使用itertools.combinations_with_replacement:
>>> from itertools import combinations_with_replacement
>>> [comb for i in range(1, 20) for comb in combinations_with_replacement(vals, i) if sum(comb) == target]
>>> # result takes too long ...
你可以把它变成一个健壮的函数:
def subsets_with_sum(lst, target, subset_lengths=range(1, 20), method='combinations'):
import itertools
return [comb for i in subset_lengths for comb in
getattr(itertools, method)(lst, i) if sum(comb) == target]
>>> subsets_with_sum(vals , 270)
[(114, 156), (57, 99, 114)]
thefourtheye 提供的另一种方法,它快得多,并且不需要导入:
def a(lst, target, with_replacement=False):
def _a(idx, l, r, t, w):
if t == sum(l): r.append(l)
elif t < sum(l): return
for u in range(idx, len(lst)):
_a(u if w else (u + 1), l + [lst[u]], r, t, w)
return r
return _a(0, [], [], target, with_replacement)

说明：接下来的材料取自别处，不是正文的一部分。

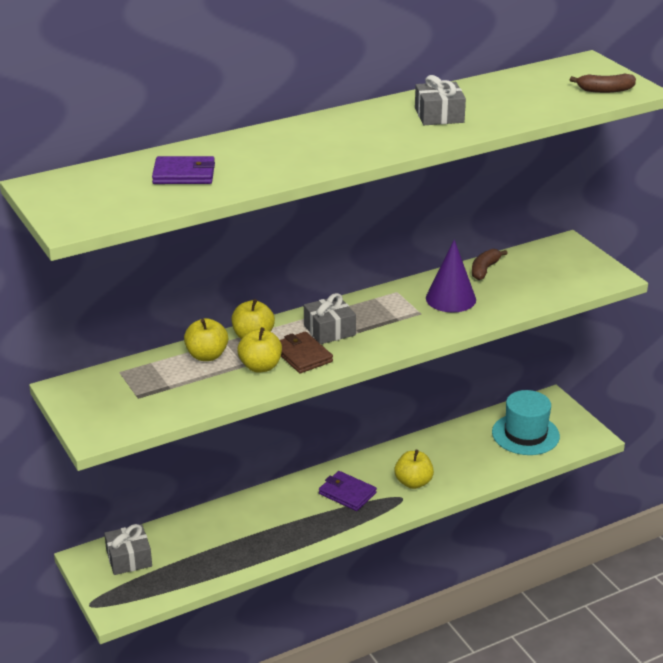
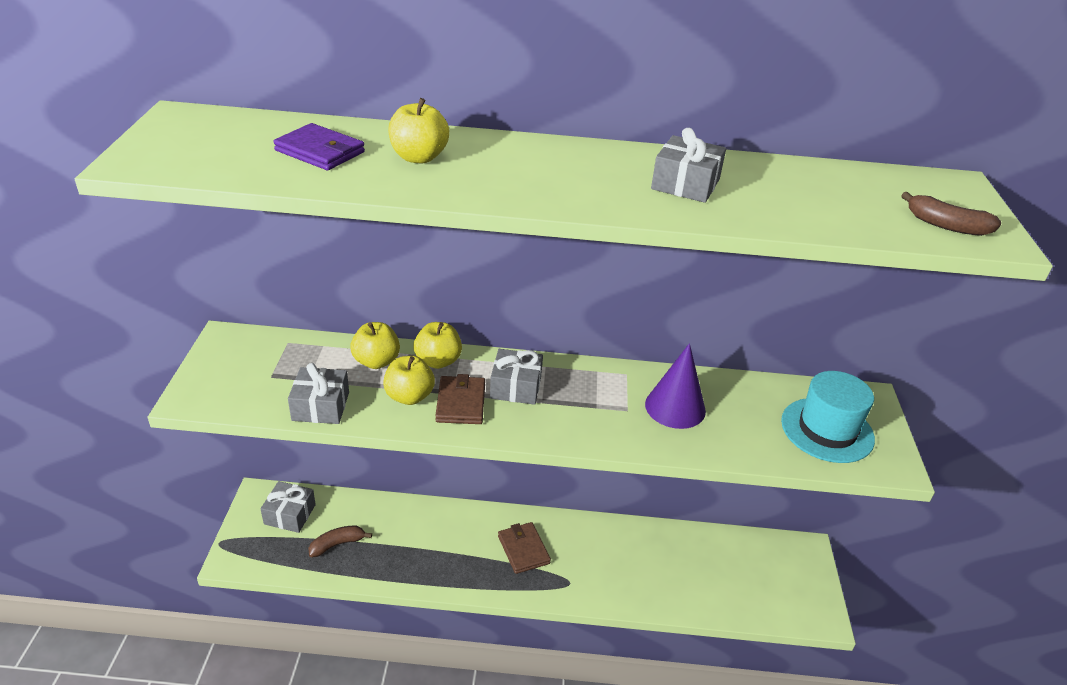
camera: 30 degrees right, 5 degrees up
purple wallet [319,471,377,511] -> brown wallet [498,522,551,574]
yellow apple [394,450,434,489] -> yellow apple moved to [388,98,449,163]
brown banana [472,249,508,280] -> brown banana moved to [308,525,372,557]
turquoise hat [492,390,560,455] -> turquoise hat moved to [781,371,875,463]
none -> grey gift [288,363,349,424]

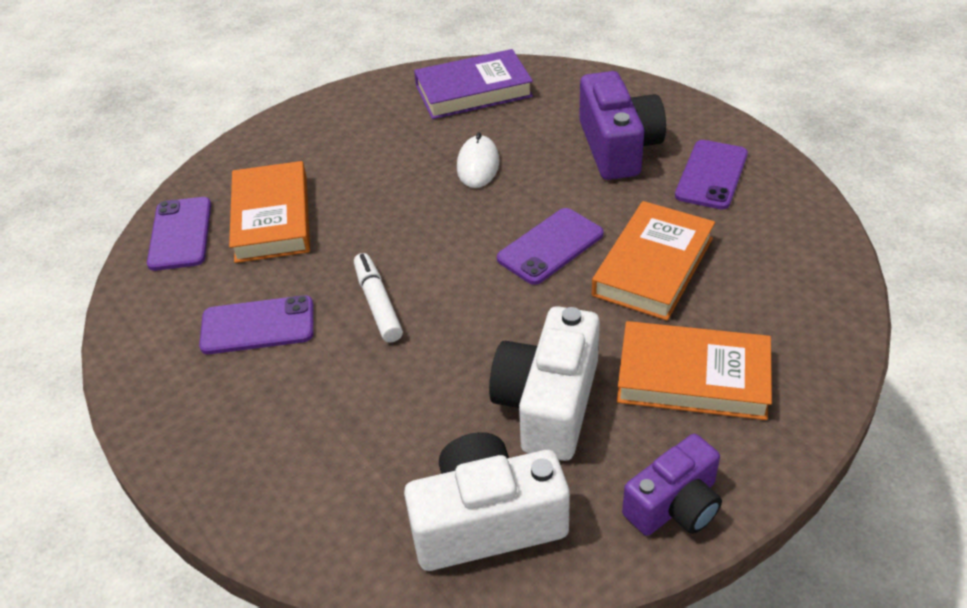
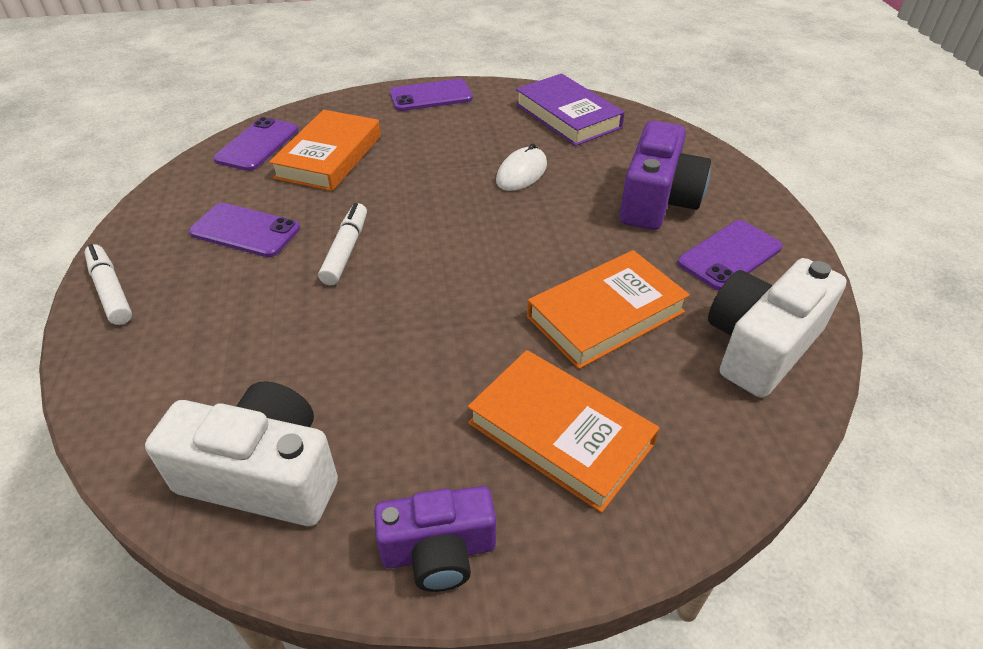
camera: 25 degrees right, 0 degrees up
purple book [414,49,533,119] -> purple book turned 45 degrees clockwise [516,74,624,146]
white camera [489,306,600,461] -> white camera moved to [708,258,847,398]
purple phone [497,208,604,285] -> purple phone moved to [390,79,473,111]
none -> white marker [84,244,132,325]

>>> s = [57, 71, 87, 97, 99, 101, 103, 113, 114, 115, 128, 129, 131, 137, 147, 156, 163, 186]
>>> a(s, 270)
[[57, 99, 114], [114, 156]]
>>> a(s, 270, True)
[[57, 57, 57, 99], [57, 57, 156], [57, 71, 71, 71], [57, 99, 114], [71, 71, 128], [114, 156]]
时间:
def a(lst, target, with_replacement=False):
def _a(idx, l, r, t, w):
if t == sum(l): r.append(l)
elif t < sum(l): return
for u in range(idx, len(lst)):
_a(u if w else (u + 1), l + [lst[u]], r, t, w)
return r
return _a(0, [], [], target, with_replacement)
def b(lst, target, subset_lengths=range(1, 21), method='combinations'):
import itertools
return [comb for i in subset_lengths for comb in
getattr(itertools, method)(lst, i) if sum(comb) == target]
vals = [57, 71, 87, 97, 99, 101, 103, 113, 114, 115, 128, 129, 131, 137, 147, 156, 163, 186]
from timeit import timeit
print 'no replacement'
print timeit("a(vals, 270)", "from __main__ import vals, a", number=10)
print timeit("b(vals, 270)", "from __main__ import vals, b", number=10)
print 'with replacement'
print timeit("a(vals, 270, True)", "from __main__ import vals, a", number=10)
print timeit("b(vals, 270, method='combinations_with_replacement')", "from __main__ import vals, b", number=10)
定时输出:
no replacement
0.0273933852733
0.683039054001
with replacement
0.0177899423427
... waited a long time ... no results ...
结论:
新方法 (a) 至少快 20 倍。